Nevertheless, we must welcome the growth of 20.1 per cent because it shows what a country and its people can achieve notwithstanding an insensitive and uncaring government.
Police detain unemployed youth staging a protest in Hyderabad (PTI Image)
On August 31, 2021, the Central Statistics Office’s (CSO) estimates on National Income were announced. The GDP number was indeed impressive — 20.1 per cent. There was an expectation that ‘we the people’ will be seduced by the numbers and the spin of the government.
Praise to the media and the people (save a few bhakts), they refused to be befuddled by the numbers and quickly realised the truth. The truth was that the growth rate of GDP (20.1 per cent) in the first quarter of 2021-22 was a statistical illusion because the ‘base’ was an unprecedented low of (-)24.4 per cent in Q1 of 2020-21. It was what Dr Gita Gopinath, Chief Economist of the IMF had, months ago, described as “mathematical growth”.
What People can Achieve
Nevertheless, we must welcome the growth of 20.1 per cent because it shows what a country and its people can achieve notwithstanding an insensitive and uncaring government. When there was a second wave of Covid-19 in the early weeks of the quarter (April-June 2021), the state governments managed the crisis without shutting down the economy. The contribution of Mr Modi’s government was its colossal failure to manage the supply and allocation of oxygen: the acute shortage for several weeks caused a large number of deaths (which number is believed to be for every death recorded at least 10 that went unrecorded).
The growth rate of 20.1 per cent was led by the people’s ‘private final consumption expenditure’. The people spent their money on consuming goods and services. It was Rs 17,83,611 crore in Q1 and marked a sharp increase over the Rs 14,94,524 crore spent in Q1 of last year when the country was hit by the first wave of the virus.
There is another final consumption expenditure. It is the government’s. Imagine what would have been the result if government expenditure had kept pace with ‘private final consumption expenditure’. The former declined from Rs 4,42,618 crore in Q1 of last year to Rs 4,21,471 crore this year. The government’s contribution to the Q1 result was, therefore, negative. Nor did the government take effective steps to boost exports, which is one of the four engines of growth. ‘Net Exports’ too declined from Rs 34,071 crore in Q1 of last year to (-) Rs 62,084 crore this year. The growth rate of 20.1 per cent, albeit mathematical, was thanks to the people and no thanks to the government.
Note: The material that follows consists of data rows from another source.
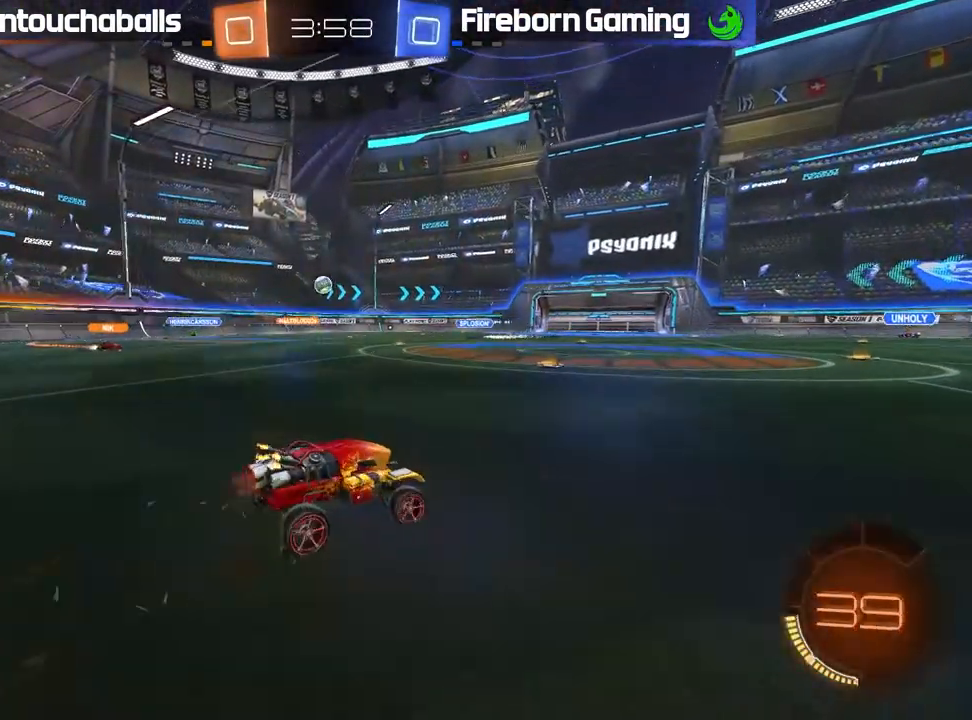
{"dt_ms": 500, "buttons": ["B", "R2"], "left_stick": "right", "events": [[283, "L1", "down"], [350, "B", "down"], [367, "L1", "up"]]}
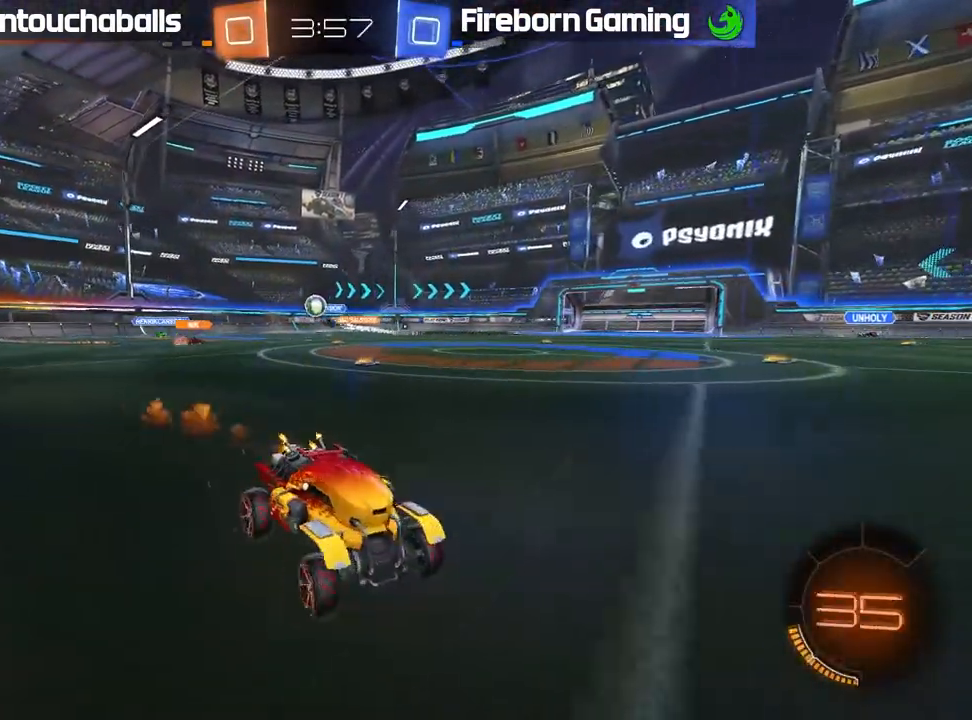
{"dt_ms": 500, "buttons": ["B", "R2"], "left_stick": "right", "events": []}
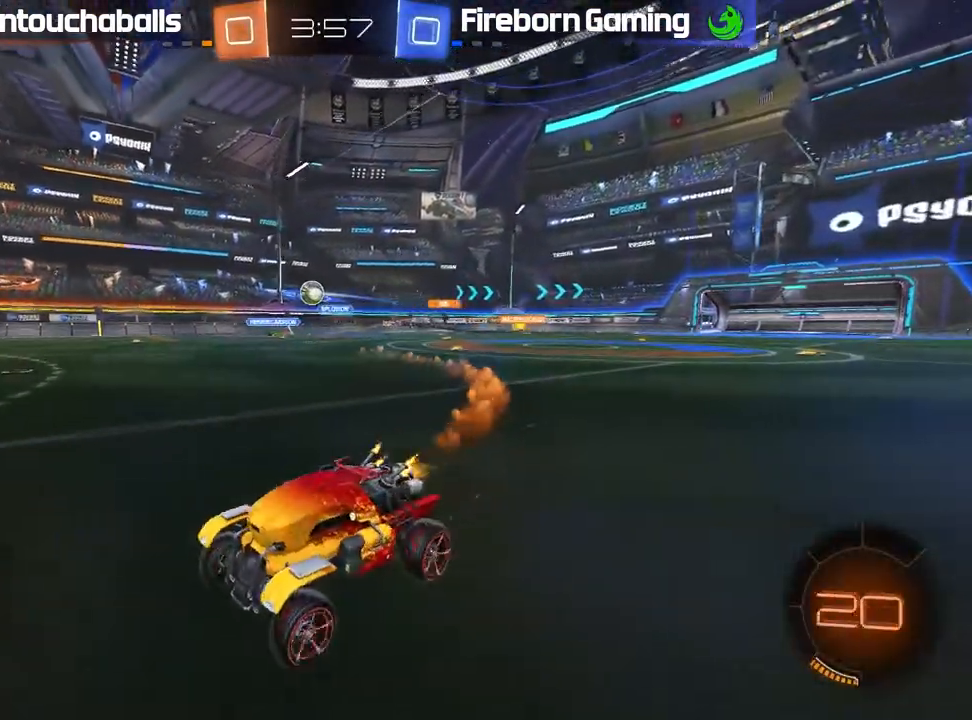
{"dt_ms": 500, "buttons": ["B", "R2"], "left_stick": "right", "events": [[383, "left_stick", "center"], [500, "left_stick", "right"]]}
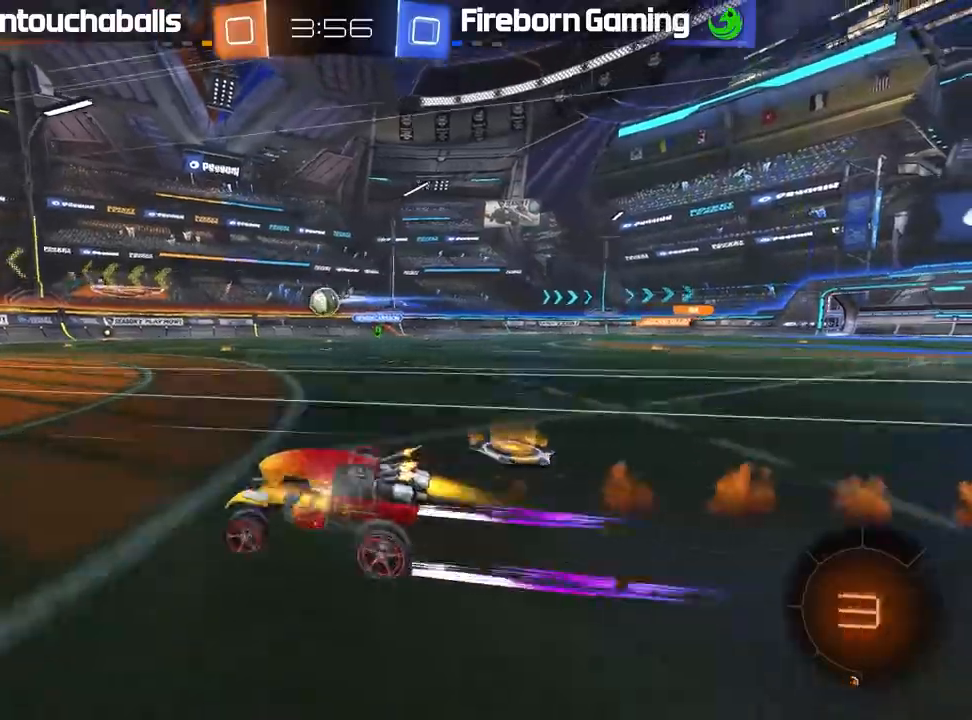
{"dt_ms": 500, "buttons": ["A", "B", "L1", "R2"], "left_stick": "left", "events": [[100, "left_stick", "center"], [200, "left_stick", "down-right"], [283, "A", "down"], [367, "L1", "down"], [367, "left_stick", "left"], [383, "A", "up"], [450, "A", "down"]]}
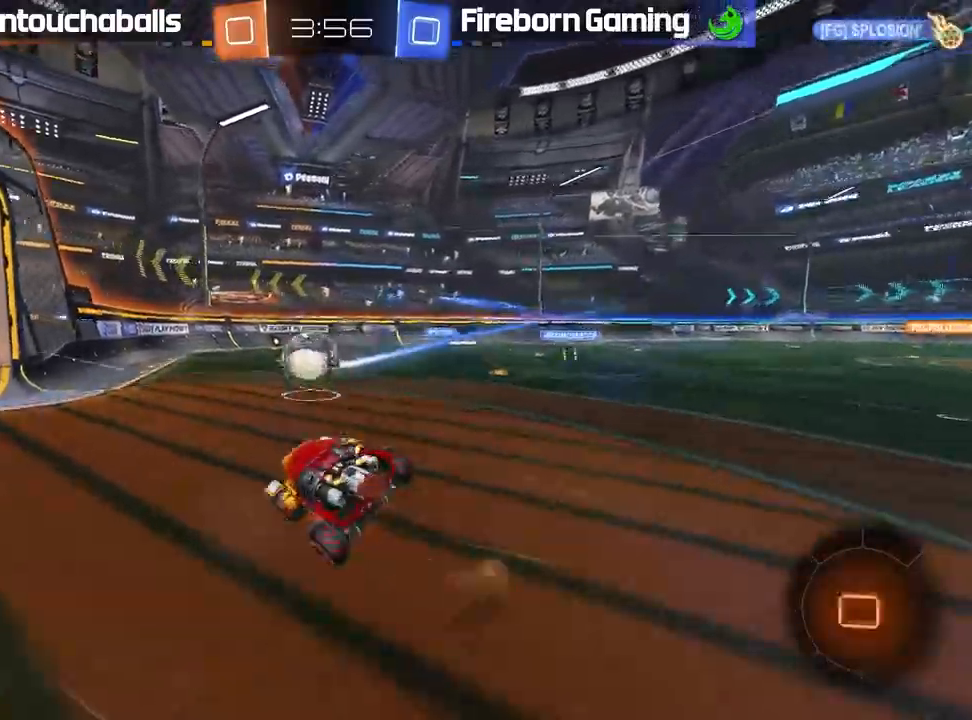
{"dt_ms": 500, "buttons": [], "left_stick": "center", "events": [[17, "L3", "down"], [133, "L3", "up"], [133, "left_stick", "center"], [150, "A", "up"], [300, "L1", "up"], [350, "B", "up"], [350, "R2", "up"]]}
The government failed to show the boldness to spend and, if it was short of money, the boldness to borrow and spend. It should also have made cash transfers to 20 or 25 per cent of the families at the bottom of the pyramid; with that money, ‘private final consumption expenditure’ would have got a big boost. Together, enhanced government expenditure and increased private consumption would have vaulted the growth rate to over 25 per cent and thus made up for the slide of (-)24.4 per cent last year.
The numbers for Q1 of 2021-22 also reveal some serious weaknesses in the economy. The true benchmark is not 2020-21 (the pandemic year) but 2019-20 (the pre-pandemic year). The annual output that year was undoubtedly modest but nevertheless upwards. Are we there yet? The answer is no. Look at key numbers:
Key sectors of the economy have not yet attained the level of output of 2019-20. What is worse is the output in these sectors is below the level of output of the previous year, 2018-19. The only star performer is ‘agriculture’.
The numbers underline another conclusion that has been highlighted by observers, surveys and the CMIE’s reports but which the government has stoutly disputed: job losses. Millions of jobs were lost in 2019-20 because of the continuous slide in the economy (poor management). More jobs were lost in 2020-21 (pandemic). Those lost jobs have not come back in 2021-22. Remember also, the bulk of the employment is in the informal sector and in the MSMEs, and the CSO estimates do not capture, for the present, the performance of the informal sector or the MSMEs.
Clueless and Timid
The V-shaped recovery is a tiresome spin by the Chief Economic Adviser. When the quarterly growth rate declines from 5.1 per cent to (-)24.4 per cent, that will be depicted by the left incline of the letter ‘V’ and any small positive growth will be depicted by the right incline of the ‘V’. If the small positive growth persists quarter after quarter, the right incline will rise, but very slowly. That is a no-brainer. The real question is when will we attain the pre-pandemic level of GDP that was recorded in 2019-20?
The government can do a lot to accelerate the recovery but, as I have often said, it is clueless and timid. I was pleasantly surprised to find that a fawning newspaper carried an editorial on September 1 under the title ‘Spend, Government, Borrow and Spend’. I endorse that advice. That is the path to a quick economic recovery.